# Tarea 1
Según el texto sobre la castidad, ¿qué nos garantiza la incorruptibilidad?
# Tarea 2
Retoma el texto sobre la castidad justo después de su última oración.

# Fuente
Inicio » Content » JUAN CASIANO: “CONFERENCIAS” (Conferencia XII, capítulos 4-5)

Capítulo 4. Por qué no es suficiente el empeño del esfuerzo humano para obtener la pureza de la castidad

 

La liberalidad de la gracia divina

4.1. «Es necesario, sin embargo, que admitamos que, aunque soportemos todas las restricciones de la continencia, como son el hambre y la sed, así como las vigilias, el trabajo constante y la incesante labor de la lectura, con todo, no podemos obtener, por el mérito de estos esfuerzos, la pureza perpetua de la castidad, a menos que, ejercitándonos ininterrumpidamente en ellos, seamos enseñados en la escuela de la experiencia que la incorruptibilidad nos es garantizada por la generosidad de la gracia divina.

 

La misericordia del Señor nos libra de nuestros vicios

4.2. Por esto, cada uno debe conocer que tiene que perseverar incansablemente en estos ejercicios, para que, a través de sus aflicciones, alcance la misericordia del Señor y merezca ser liberado del ataque de la carne y del dominio de los vicios prepotentes por el don divino, no porque confíe en que a través de ellos obtendrá la inviolada castidad del cuerpo que desea.

# Extracto de datos
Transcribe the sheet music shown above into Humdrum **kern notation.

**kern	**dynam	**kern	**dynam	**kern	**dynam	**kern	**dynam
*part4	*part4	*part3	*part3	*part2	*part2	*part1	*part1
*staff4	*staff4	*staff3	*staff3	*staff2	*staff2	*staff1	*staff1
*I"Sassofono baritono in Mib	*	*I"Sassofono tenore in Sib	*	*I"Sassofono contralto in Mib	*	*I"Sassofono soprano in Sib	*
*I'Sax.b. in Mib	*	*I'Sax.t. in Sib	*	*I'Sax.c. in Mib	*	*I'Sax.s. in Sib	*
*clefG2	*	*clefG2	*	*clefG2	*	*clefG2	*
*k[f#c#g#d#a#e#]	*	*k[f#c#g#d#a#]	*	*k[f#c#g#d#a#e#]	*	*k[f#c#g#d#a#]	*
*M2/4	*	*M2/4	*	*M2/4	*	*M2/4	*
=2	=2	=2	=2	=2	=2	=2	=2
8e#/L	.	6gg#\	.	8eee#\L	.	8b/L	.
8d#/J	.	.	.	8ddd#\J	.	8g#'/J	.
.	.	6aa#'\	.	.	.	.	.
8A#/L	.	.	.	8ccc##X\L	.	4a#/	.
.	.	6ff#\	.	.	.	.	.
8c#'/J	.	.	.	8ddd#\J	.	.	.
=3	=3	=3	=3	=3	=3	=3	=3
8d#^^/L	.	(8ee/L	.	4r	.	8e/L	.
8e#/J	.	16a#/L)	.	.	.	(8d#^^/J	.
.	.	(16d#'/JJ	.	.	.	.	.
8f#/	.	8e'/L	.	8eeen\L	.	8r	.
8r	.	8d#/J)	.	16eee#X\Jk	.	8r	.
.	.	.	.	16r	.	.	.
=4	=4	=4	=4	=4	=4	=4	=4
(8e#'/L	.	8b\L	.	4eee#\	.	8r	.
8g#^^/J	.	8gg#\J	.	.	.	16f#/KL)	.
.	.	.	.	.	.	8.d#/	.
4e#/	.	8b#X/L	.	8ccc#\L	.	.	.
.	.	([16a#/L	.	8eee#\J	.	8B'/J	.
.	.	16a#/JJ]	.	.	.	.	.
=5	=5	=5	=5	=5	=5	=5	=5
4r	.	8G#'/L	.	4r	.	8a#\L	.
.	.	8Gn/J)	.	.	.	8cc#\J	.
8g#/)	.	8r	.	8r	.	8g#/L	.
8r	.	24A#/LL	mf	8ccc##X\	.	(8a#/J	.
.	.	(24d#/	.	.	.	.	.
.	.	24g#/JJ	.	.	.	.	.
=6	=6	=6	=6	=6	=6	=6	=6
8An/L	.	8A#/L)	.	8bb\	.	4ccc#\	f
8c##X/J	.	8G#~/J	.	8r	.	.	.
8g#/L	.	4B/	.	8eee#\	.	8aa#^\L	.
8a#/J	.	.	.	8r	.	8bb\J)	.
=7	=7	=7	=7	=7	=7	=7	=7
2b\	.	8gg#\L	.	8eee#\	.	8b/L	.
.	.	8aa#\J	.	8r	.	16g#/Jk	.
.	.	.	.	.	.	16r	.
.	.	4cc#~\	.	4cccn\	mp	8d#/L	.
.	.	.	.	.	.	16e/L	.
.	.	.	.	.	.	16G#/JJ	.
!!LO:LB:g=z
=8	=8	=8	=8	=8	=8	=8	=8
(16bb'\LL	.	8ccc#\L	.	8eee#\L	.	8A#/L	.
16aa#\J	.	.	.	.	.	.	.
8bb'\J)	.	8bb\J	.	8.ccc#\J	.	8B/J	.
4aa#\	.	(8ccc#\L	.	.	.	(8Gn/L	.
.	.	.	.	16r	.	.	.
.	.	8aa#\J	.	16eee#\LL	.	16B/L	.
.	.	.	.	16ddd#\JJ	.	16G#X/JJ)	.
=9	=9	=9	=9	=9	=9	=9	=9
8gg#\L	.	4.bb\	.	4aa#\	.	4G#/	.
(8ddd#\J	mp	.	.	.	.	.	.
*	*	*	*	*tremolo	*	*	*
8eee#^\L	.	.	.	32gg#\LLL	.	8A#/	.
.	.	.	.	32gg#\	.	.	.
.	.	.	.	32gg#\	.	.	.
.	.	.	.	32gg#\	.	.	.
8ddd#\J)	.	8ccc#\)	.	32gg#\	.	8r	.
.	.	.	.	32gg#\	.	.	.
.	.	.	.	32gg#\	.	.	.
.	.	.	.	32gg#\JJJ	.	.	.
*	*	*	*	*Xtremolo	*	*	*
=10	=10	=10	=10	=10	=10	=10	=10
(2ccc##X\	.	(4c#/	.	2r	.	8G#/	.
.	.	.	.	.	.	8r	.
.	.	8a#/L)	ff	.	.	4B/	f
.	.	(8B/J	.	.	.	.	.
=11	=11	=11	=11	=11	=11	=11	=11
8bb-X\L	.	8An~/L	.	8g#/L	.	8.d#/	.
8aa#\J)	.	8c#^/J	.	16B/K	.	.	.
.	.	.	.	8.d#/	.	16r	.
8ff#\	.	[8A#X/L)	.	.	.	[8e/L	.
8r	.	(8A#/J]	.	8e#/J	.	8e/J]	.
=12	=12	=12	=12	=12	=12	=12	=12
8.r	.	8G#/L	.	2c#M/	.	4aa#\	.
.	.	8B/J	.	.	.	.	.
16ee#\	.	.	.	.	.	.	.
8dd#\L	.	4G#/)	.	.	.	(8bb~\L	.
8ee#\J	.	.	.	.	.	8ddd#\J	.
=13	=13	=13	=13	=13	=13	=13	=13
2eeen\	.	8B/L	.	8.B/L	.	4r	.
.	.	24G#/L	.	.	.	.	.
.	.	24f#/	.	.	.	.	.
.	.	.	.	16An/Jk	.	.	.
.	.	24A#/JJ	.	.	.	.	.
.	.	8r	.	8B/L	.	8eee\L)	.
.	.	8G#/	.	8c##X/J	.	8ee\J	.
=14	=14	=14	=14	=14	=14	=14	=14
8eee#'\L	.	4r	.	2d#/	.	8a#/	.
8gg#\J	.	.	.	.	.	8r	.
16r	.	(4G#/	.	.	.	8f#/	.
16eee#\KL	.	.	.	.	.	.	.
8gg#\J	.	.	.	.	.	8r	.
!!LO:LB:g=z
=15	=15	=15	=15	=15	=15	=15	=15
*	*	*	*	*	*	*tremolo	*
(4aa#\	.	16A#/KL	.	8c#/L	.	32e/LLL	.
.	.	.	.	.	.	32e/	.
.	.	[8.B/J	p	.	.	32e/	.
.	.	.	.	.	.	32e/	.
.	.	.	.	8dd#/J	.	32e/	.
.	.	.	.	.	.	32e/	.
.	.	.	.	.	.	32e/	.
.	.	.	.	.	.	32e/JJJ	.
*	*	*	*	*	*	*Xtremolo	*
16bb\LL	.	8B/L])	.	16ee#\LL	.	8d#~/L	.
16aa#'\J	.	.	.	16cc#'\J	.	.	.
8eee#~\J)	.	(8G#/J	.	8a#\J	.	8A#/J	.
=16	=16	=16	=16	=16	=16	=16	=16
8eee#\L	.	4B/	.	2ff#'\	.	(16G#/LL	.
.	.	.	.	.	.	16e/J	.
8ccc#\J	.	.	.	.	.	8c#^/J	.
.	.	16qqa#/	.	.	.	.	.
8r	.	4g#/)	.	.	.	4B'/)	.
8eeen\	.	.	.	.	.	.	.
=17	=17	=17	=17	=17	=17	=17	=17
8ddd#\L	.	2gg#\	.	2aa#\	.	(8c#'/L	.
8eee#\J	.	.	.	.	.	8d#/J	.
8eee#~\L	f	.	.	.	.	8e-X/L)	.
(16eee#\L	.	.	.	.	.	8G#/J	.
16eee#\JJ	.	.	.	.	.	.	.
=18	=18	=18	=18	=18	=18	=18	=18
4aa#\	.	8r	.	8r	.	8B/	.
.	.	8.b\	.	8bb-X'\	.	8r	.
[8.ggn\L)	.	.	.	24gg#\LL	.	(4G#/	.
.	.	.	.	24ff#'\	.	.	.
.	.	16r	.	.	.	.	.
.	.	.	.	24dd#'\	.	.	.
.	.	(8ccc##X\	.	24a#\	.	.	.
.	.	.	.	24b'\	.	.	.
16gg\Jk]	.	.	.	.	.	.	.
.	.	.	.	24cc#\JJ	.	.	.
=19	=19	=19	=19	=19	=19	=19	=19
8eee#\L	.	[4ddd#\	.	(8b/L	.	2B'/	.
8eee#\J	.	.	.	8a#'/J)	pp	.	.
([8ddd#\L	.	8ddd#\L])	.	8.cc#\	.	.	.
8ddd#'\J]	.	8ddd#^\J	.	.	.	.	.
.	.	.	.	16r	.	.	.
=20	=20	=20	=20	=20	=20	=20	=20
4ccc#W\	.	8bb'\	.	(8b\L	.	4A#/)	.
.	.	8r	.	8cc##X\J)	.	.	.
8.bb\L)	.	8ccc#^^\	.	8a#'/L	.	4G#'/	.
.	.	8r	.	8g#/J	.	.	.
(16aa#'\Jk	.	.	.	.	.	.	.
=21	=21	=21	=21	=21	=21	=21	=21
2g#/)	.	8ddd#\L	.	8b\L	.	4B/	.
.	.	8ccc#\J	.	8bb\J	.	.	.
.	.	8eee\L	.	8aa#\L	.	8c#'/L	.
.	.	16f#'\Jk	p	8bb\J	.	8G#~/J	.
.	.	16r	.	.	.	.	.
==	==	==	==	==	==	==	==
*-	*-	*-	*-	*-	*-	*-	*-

# Resultado final 1
La generosidad de la gracia divina.

# Resultado final 2
El deseo de la castidad es también un don del Señor

4.3. Cuanto más arde en el deseo y amor por la adquisición de la castidad, tanto como quien es el más ávido buscador de riquezas, o quien está animado por una ambición de honores supremos, o quien es arrebatado por el intolerable amor de una mujer bellísima, así anhela su deseo ser saciado con la más impaciente ansiedad. Y así sucederá que, mientras se consume con un deseo insaciable por la perpetua integridad, despreciará la comida deseable, la bebida necesaria le causará horror, e incluso el sueño, que es debido por naturaleza, será rechazado, o ciertamente será considerado, por un espíritu atónito y sospechoso, como el más fraudulento de los engañadores de la pureza, rival y enemigo a la castidad. Y así, cada uno, explorando cada mañana los efectos de su integridad, se regocija por la purificación que le ha sido otorgada, y siente que la ha alcanzado no por su propio esfuerzo ni vigilancia, sino por la protección del Señor. Y percibe que la perseverancia de este don se mantendrá en su cuerpo, mientras el Señor le conceda su misericordia.

 

Para mantenerse en la castidad es necesaria la virtud de la humildad

4.4. Quien logra mantener esta fe de manera estable, no confiará arrogante en su propia virtud, ni será seducido por la prolongada suspensión de aquel fluido obsceno, debilitándose por una halagüeña sensación de seguridad, sabiendo que se manchará inmediatamente por una impura eyaculación, si siquiera un pequeño momento se aleja de él la protección divina. Por lo tanto, para mantenerla por siempre, es necesario vigilar con oraciones incansables, con toda contrición y humildad de corazón».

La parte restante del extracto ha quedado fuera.